Doctors and medical personnel treating covid-19 victims face a heartbreaking situation in intensive care when faced with putting a patient on a ventilator.
And it’s not the heartbreaking decision of choosing “who will live and who will die” as so many news articles are talking about now. It’s the heartbreaking knowledge that most of their patients are likely to die anyway, because ventilators only allow Covid-19 victims to survive at best 40% of the time, typically only about 30% of the time, and at little as single digits in some cases. In a UK study two-thirds of patients died.
So, if you go on a ventilator you’re probably going to die anyway.
And if they have post recovery training and experience, as most anesthesiologists do, they’re going to be faced with the heartbreaking knowledge that nearly all of their patients will suffer cognitive damage, with a good percentage of it being severe.
So, if you go on a ventilator and survive, you’re probably going to have brain damage.
I’ve been aware of this from the moment the word ventilator was used in conjunction with covid-19. I try to avoid sharing any information here that I can’t provide extensive documentation on, so I’ve been scouring the medical news to try to see what the implications were specifically for Covid-19 patients. There is plenty in the documentation below.
In my job as an audio-visual tech for conferences, I’ve sat in more medical meetings over the last few years than most doctors do. I’ve seen procedures video-projected and performed live that made some of my fellow technicians turn white and have to leave the room. I’m not particularly queasy, but one left me with lasting impressions that I have not been able to shake for years.

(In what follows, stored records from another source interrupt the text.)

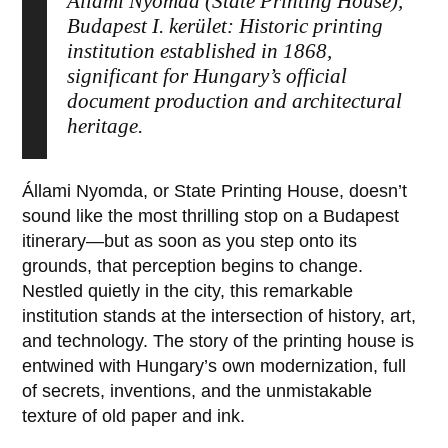
Állami Nyomda (State Printing House),
Budapest I. kerület: Historic printing
institution established in 1868,
significant for Hungary’s official
document production and architectural
heritage.
Állami Nyomda
, or State Printing House, doesn’t
sound like the most thrilling stop on a Budapest
itinerary—but as soon as you step onto its
grounds, that perception begins to change.
Nestled quietly in the city, this remarkable
institution stands at the intersection of history, art,
and technology. The story of the printing house is
entwined with Hungary’s own modernization, full
of secrets, inventions, and the unmistakable
texture of old paper and ink.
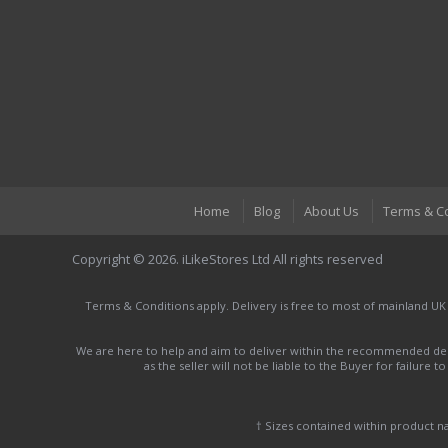
Home
Blog
About Us
Terms & C
Copyright © 2026. iLikeStores Ltd All rights reserved
Terms & Conditions apply. Delivery is free to most of mainland UK
We are here to help and aim to deliver within the recommended deli
as the seller will not be liable to the Buyer for failure 
† Sizes contained within product 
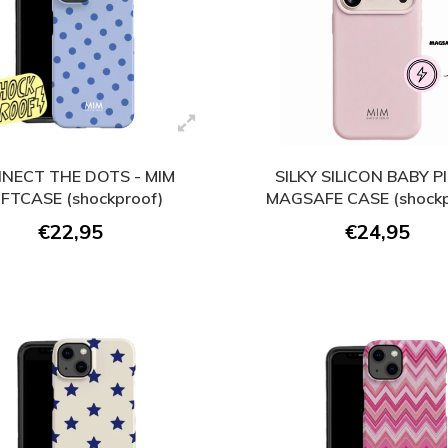
NECT THE DOTS - MIM
SILKY SILICON BABY PI
FTCASE (shockproof)
MAGSAFE CASE (shockp
€22,95
€24,95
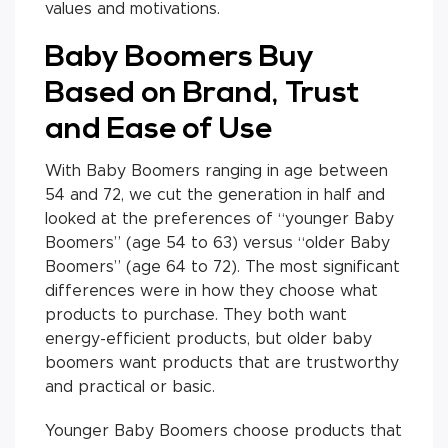
values and motivations.
Baby Boomers Buy
Based on Brand, Trust
and Ease of Use
With Baby Boomers ranging in age between
54 and 72, we cut the generation in half and
looked at the preferences of “younger Baby
Boomers” (age 54 to 63) versus “older Baby
Boomers” (age 64 to 72). The most significant
differences were in how they choose what
products to purchase. They both want
energy-efficient products, but older baby
boomers want products that are trustworthy
and practical or basic.
Younger Baby Boomers choose products that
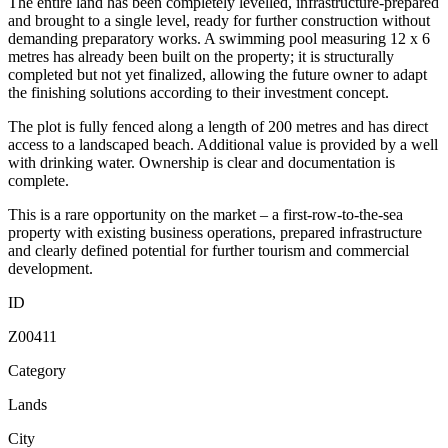
The entire land has been completely levelled, infrastructure-prepared
and brought to a single level, ready for further construction without
demanding preparatory works. A swimming pool measuring 12 x 6
metres has already been built on the property; it is structurally
completed but not yet finalized, allowing the future owner to adapt
the finishing solutions according to their investment concept.
The plot is fully fenced along a length of 200 metres and has direct
access to a landscaped beach. Additional value is provided by a well
with drinking water. Ownership is clear and documentation is
complete.
This is a rare opportunity on the market – a first-row-to-the-sea
property with existing business operations, prepared infrastructure
and clearly defined potential for further tourism and commercial
development.
ID
Z00411
Category
Lands
City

It was an anesthesiologist meeting, and it dealt with intubation and ventilators for a good part of it. That’s when I learned that, at best intubation is a difficult procedure, and at worst it’s brutal. Sometimes the procedure by itself results in death by suffocation, albeit rarely.
Short-term recovery from ventilation is difficult, but there are long-term implications that last till the end of life, such as a significant increase in dementia, a decrease in mobility, and other well-documented medical conditions.

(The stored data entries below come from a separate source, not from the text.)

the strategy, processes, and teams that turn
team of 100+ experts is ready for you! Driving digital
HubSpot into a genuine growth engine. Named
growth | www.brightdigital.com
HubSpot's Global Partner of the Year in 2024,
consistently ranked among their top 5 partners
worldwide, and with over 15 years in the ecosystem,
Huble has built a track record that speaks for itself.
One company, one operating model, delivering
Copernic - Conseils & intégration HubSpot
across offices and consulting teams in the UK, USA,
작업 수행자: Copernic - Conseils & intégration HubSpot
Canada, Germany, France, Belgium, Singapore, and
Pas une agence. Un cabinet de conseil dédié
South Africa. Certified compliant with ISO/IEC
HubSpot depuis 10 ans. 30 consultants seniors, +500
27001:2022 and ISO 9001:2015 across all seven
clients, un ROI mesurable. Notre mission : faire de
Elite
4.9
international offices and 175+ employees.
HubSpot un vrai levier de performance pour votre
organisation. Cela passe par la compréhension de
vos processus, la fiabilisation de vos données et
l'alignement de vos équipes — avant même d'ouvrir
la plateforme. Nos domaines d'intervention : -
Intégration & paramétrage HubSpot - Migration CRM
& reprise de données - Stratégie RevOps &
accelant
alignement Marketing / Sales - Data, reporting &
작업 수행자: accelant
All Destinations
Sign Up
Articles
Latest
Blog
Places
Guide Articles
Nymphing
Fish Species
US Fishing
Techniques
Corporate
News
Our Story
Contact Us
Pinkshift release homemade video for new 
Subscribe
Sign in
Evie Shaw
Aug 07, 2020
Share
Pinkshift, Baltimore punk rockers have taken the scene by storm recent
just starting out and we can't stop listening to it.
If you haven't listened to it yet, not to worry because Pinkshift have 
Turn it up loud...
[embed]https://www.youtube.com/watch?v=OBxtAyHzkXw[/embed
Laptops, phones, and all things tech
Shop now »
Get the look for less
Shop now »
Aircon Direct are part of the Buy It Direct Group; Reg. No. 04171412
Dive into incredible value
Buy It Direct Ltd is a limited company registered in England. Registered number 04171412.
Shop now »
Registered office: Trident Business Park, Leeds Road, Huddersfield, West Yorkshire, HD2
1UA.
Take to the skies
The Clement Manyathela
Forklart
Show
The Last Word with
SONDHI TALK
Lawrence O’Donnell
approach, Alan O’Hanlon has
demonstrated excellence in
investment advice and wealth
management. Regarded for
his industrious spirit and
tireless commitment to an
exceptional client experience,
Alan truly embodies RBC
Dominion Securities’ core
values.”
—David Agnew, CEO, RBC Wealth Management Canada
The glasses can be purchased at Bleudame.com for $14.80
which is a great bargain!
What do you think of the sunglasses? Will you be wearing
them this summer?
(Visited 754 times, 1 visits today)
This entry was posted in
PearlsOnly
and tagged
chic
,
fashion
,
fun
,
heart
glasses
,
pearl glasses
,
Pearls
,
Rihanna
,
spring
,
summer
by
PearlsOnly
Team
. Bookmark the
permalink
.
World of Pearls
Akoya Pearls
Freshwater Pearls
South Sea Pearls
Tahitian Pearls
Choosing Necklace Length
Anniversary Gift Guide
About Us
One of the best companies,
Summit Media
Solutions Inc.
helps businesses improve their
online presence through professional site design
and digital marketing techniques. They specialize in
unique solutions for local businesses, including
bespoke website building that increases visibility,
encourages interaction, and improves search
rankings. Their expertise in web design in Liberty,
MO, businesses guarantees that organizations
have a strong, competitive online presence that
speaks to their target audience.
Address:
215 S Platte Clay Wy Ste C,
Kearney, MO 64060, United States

The negative effects of anesthesia after the age of 50 on mental capacity and cognitive ability are so well-documented that no one should opt for any elective surgery that requires general anesthesia and/or intubation. The negative effects increase as age increases.
So in the case of infection by covid-19 resulting in hospitalization, I have created a living will with this specific instruction:
“ADDITIONAL INSTRUCTIONS I direct that no intubation be done for the purpose of ventilation in case of conditions resulting from infection by Covid-19. I understand that I may change the above-listed directives at any time by revoking this declaration and writing a new one.”
If your hope is in medical science, or governments, or anything other than Jesus Christ, your hope is futile.
“There is an appointed time for everything. And there is a time for every event under heaven— A time to give birth and a time to die; A time to plant and a time to uproot what is planted. A time to kill and a time to heal; A time to tear down and a time to build up. A time to weep and a time to laugh; A time to mourn and a time to dance. A time to throw stones and a time to gather stones; A time to embrace and a time to shun embracing. A time to search and a time to give up as lost; A time to keep and a time to throw away. A time to tear apart and a time to sew together; A time to be silent and a time to speak. A time to love and a time to hate; A time for war and a time for peace.” –Ecclesiastes
If you are a Christian you have the knowledge that death has already been defeated.
“He will swallow up death for all time, And the Lord God will wipe tears away from all faces, And He will remove the reproach of His people from all the earth; For the Lord has spoken. And it will be said in that day, ‘Behold, this is our God for whom we have waited that He might save us. This is the Lord for whom we have waited; Let us rejoice and be glad in His salvation.’” –Isaiah
And if you’re not a Christian, I guess you have to hope that your ventilator works.